What is expected
For the entries below, print exactly the lines between the line holding "vfov_deg: 10.7" and the line holding "focal_mm: 69", inclusive, and nothing else.

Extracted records
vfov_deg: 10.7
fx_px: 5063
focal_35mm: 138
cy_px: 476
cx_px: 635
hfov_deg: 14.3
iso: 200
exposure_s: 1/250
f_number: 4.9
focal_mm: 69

--

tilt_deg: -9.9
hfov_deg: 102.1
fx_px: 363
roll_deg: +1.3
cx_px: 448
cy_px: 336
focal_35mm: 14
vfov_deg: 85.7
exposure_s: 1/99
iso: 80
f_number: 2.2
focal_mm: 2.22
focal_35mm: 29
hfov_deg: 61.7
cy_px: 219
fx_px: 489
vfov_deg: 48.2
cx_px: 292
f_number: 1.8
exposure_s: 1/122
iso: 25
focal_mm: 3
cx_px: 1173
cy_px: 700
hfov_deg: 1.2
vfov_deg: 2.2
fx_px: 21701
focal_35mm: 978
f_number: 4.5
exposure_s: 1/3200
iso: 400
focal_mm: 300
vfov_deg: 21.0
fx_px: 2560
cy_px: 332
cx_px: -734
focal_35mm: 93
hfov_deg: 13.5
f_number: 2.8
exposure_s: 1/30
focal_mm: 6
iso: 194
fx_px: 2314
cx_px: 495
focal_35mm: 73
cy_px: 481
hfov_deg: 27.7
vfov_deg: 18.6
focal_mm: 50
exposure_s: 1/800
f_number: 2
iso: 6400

Exercise result
vfov_deg: 10.7
fx_px: 5063
focal_35mm: 138
cy_px: 476
cx_px: 635
hfov_deg: 14.3
iso: 200
exposure_s: 1/250
f_number: 4.9
focal_mm: 69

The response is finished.